Learning from the Barcelona way
LA LIGA Barcelona v Real Madrid: Venue: Camp Nou Kick-off: Tomorrow, 6.50pm On TV: Sky Sports 1
BARCELONA PLAY Real Madrid in the Spanish league tomorrow evening. Given the game is at Barça’s Camp Nou stadium, the home side will look to maintain or stretch a surprising early eight-point lead over their Clásico rivals.
Whatever about the result, what is known for sure is that Barcelona – who average 70 per cent of possession in matches – will hog the ball in the encounter. Barça’s singular style of play, dubbed tiki taka, has garnered three Champions League titles in a five-year stretch and has served as the bedrock of Spain’s unprecedented three-in-a-row triumph in international competition.
“Barcelona’s idea is simple,” says Albert Puig, technical director of La Masia, Barcelona’s famous youth academy, which nurtured 10 of the 14 Barça players who featured in last April’s league tie against Real Madrid.
“They try to keep the ball until the opposition make a mistake. They even use the ball to defend – by tiring the opposition out. The training mantra at La Masia is ‘receive, pass, offer’. They try to think of where they will make a pass before the ball arrives at their feet.”
Barça’s game is built around reverence for the pass, particularly the short pass, and an appreciation of the need to create space, and to be patient while waiting until space opens up. Basically, they like to hold onto the ball until a gap appears.
They take this philosophy to the extreme in forsaking counter attacks. Real Madrid, for example, scored half their goals last season within 20 seconds of recovering the ball, as they swept forward on the counter, invariably instigated with a long first-time pass, a classic ploy of José Mourinho-trained teams.
If a Barça player regains possession – unless he is close to the penalty area – he will re-group and pass to his nearest team-mate, the thinking being that he’s done well enough to get the ball back, and is probably off-balance and without a good enough view of the pitch to give a half-goal pass.
Les Kiss, a Chelsea fan and defensive coach to Ireland’s rugby team, can see the echoes with his code. “Barça’s basis would be that once they get the ball, they keep it. They work triangles and they work in smaller spaces, with shorter passes which, it seems to me, is critical for them.
“It’s similar to rugby – if the ball’s in the air too long the defence can press hard and take that space away and start getting man on ball. That’s why you like to pull defenders out of line in rugby with shorter passes and decoy runs, which opens space.
“Barça, it seems, don’t like to counterattack. They like to keep the ball in hand (or on foot) and pass the ball until they pull somebody out of space and then lay it off to Iniesta or one of these guys who can swoop on it into space, which suddenly breaks up the opposition’s defence.
“Sometimes, you need long passes, but it’s about doing them at the right time. The All Blacks work beautifully at short, interchanging passes. When they use wide passes their speed of pass is exceptional, and they use it at the right time.
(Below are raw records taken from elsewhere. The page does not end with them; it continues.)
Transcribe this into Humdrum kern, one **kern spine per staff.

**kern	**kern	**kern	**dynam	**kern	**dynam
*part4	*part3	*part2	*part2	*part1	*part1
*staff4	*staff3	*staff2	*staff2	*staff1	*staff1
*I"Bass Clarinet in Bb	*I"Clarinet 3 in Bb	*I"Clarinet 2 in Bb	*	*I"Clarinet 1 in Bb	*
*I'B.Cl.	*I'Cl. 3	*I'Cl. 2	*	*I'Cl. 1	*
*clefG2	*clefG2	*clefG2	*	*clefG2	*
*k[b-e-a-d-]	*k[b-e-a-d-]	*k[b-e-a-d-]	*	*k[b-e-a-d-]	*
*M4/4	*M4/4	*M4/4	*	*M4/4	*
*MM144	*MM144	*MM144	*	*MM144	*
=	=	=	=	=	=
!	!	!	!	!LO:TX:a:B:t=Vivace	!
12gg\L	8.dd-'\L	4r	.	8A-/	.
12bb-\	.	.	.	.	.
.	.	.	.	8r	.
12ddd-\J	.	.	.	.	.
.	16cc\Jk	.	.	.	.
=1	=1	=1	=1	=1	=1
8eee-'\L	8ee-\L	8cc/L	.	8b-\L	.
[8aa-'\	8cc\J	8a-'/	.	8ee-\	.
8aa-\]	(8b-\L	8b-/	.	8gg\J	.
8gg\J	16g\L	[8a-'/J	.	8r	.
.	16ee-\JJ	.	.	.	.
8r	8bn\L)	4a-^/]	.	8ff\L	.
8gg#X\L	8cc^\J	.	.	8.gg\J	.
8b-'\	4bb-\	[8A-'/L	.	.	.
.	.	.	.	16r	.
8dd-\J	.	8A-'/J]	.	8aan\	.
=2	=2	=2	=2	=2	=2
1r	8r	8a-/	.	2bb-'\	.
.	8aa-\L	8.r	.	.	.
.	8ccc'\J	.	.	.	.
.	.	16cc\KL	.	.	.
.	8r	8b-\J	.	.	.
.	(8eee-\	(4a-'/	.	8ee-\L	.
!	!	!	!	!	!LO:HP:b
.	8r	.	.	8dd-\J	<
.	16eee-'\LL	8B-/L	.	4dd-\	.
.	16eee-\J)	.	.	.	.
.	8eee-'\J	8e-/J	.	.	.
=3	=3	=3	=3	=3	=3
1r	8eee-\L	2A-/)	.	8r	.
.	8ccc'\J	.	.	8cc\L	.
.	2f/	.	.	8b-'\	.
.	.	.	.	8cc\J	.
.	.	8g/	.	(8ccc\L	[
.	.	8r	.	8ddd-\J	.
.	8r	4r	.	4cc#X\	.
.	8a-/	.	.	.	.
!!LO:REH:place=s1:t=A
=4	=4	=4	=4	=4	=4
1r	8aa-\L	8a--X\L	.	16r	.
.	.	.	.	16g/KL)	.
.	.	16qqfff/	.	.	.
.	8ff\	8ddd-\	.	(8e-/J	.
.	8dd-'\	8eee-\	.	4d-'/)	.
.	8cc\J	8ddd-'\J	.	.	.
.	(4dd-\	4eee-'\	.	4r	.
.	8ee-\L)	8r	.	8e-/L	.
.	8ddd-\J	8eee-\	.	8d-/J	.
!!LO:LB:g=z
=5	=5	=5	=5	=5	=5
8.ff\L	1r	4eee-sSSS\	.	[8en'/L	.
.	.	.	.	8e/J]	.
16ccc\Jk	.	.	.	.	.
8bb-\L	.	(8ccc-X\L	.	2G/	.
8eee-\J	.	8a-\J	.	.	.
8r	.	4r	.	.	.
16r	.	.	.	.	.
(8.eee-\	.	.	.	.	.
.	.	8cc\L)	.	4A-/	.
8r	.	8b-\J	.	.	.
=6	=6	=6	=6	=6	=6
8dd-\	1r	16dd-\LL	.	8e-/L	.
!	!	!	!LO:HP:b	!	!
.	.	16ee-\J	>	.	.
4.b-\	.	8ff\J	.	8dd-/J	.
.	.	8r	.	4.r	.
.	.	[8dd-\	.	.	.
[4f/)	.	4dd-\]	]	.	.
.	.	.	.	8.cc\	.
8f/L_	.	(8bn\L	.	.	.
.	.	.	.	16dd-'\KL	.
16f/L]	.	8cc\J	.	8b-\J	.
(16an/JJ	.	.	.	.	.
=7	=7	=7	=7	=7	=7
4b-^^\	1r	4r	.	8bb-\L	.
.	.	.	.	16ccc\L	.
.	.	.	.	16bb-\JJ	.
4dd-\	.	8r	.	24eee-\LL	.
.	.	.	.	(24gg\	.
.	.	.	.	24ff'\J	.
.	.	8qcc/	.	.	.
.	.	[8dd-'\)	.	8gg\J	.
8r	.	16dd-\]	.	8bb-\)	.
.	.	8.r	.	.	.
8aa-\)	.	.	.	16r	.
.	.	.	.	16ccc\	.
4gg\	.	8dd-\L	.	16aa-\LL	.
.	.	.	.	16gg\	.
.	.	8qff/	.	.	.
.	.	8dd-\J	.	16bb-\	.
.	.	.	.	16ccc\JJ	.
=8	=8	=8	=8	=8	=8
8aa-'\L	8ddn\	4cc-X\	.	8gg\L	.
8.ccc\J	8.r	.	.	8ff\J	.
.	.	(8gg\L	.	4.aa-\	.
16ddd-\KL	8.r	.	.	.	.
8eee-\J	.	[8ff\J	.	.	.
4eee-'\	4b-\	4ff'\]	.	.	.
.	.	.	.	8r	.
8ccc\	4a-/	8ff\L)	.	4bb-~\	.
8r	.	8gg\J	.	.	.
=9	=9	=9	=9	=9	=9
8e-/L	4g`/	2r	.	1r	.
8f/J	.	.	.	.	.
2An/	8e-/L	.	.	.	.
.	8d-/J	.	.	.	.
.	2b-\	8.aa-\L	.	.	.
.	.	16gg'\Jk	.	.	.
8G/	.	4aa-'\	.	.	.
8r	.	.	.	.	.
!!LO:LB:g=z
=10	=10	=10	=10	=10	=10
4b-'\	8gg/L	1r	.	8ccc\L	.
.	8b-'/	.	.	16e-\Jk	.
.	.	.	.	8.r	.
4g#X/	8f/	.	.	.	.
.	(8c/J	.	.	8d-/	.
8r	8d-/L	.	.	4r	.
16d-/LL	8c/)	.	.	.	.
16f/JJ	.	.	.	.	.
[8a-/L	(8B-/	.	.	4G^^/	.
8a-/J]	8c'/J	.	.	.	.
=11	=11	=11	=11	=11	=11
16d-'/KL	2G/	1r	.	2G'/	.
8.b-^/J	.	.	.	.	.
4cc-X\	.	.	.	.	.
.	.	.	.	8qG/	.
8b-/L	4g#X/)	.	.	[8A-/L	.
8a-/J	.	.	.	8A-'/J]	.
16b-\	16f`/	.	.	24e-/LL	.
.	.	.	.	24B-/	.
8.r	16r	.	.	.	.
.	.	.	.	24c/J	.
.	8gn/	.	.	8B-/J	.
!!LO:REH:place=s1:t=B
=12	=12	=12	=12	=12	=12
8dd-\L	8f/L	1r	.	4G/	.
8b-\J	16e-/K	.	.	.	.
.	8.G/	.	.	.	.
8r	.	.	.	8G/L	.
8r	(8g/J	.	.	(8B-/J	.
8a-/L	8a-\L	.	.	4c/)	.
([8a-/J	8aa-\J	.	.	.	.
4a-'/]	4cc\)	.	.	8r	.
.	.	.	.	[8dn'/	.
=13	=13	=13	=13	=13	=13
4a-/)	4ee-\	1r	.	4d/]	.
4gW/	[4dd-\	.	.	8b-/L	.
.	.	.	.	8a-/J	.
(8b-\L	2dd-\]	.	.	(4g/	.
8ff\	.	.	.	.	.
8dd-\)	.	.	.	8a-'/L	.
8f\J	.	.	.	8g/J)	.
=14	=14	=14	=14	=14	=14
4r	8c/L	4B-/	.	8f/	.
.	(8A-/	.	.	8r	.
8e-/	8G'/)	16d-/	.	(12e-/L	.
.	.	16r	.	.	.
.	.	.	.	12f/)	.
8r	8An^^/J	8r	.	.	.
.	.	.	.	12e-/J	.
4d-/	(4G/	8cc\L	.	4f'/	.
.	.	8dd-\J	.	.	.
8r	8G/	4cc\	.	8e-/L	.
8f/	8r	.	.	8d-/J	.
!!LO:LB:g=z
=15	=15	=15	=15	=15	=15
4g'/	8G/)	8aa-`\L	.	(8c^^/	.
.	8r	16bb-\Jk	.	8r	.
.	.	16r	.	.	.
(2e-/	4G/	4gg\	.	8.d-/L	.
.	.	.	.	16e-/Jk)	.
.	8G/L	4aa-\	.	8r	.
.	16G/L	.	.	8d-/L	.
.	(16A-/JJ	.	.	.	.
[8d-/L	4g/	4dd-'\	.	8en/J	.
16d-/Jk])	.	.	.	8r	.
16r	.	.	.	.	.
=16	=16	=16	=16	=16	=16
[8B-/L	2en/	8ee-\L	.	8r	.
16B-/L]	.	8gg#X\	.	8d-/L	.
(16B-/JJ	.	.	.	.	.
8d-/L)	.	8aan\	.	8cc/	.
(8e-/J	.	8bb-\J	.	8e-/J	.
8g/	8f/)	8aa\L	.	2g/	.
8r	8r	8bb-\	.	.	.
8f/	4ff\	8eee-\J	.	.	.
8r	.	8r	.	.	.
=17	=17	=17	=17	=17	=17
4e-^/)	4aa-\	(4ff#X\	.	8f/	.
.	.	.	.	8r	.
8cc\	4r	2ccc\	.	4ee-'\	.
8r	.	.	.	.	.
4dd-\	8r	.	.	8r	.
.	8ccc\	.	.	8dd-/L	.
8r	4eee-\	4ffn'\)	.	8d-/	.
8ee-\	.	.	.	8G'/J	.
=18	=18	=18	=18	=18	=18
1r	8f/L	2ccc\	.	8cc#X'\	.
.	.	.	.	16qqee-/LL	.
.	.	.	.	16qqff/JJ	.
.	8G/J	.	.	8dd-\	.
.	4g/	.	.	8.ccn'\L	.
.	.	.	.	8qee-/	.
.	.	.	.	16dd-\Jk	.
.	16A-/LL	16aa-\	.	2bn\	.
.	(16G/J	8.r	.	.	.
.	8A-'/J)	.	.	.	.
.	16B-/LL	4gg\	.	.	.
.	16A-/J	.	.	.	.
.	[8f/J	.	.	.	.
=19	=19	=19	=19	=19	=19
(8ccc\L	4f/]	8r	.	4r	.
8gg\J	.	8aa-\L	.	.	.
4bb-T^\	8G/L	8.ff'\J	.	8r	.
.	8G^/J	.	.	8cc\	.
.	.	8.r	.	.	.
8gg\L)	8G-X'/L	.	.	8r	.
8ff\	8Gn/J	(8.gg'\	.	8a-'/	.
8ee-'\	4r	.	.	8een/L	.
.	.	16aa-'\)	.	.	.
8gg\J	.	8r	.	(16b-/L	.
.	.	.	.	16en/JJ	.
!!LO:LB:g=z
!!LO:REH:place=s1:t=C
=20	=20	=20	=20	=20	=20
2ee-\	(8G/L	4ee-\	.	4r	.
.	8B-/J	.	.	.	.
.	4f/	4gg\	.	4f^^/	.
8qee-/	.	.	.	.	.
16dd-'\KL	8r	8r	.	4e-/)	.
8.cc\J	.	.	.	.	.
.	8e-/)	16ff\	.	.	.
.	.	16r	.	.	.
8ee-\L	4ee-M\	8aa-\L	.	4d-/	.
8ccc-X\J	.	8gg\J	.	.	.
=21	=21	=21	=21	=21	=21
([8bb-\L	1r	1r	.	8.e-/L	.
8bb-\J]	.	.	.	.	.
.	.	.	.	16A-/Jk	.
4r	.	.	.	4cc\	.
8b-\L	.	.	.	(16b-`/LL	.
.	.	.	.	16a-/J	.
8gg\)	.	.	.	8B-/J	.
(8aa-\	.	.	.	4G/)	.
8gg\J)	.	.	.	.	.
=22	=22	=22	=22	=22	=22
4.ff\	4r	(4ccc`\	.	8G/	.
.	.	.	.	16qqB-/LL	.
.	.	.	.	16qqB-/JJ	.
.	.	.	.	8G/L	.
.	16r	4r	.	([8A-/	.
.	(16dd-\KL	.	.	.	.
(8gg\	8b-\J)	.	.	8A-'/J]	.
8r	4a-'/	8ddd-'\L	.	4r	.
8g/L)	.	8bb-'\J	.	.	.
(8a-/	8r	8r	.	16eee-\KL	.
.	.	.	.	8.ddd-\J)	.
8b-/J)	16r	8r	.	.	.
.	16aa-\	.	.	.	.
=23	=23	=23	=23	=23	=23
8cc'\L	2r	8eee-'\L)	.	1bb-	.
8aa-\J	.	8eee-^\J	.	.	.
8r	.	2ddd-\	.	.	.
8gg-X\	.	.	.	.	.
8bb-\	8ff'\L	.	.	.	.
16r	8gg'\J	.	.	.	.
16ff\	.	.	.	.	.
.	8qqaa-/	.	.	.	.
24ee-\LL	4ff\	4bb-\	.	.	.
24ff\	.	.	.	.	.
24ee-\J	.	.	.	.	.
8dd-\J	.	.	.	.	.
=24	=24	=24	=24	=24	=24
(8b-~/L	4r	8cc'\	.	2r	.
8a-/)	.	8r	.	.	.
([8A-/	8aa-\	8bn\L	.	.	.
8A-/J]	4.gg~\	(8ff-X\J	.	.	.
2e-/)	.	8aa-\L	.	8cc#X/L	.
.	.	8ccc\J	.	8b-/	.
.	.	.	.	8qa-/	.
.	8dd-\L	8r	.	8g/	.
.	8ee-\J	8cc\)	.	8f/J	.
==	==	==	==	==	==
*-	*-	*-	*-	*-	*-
“What happens with their shorter passing game is that they get the ball a little bit earlier so the defence isn’t controlling the space on their terms, the ball carrier has a bit more space to work his footwork and the All Blacks, in particular, work the space and push through the line and then they can offload, which opens up more spaces.”
A good sense of positioning is prized at Barça. They figure the average player is only on the ball for two minutes in a game; for the other 88 minutes he needs to take up good positions. John Morrison, who has coached several intercounty Gaelic football teams and is the author of a book on coaching methods, Game Sense, can see the logic.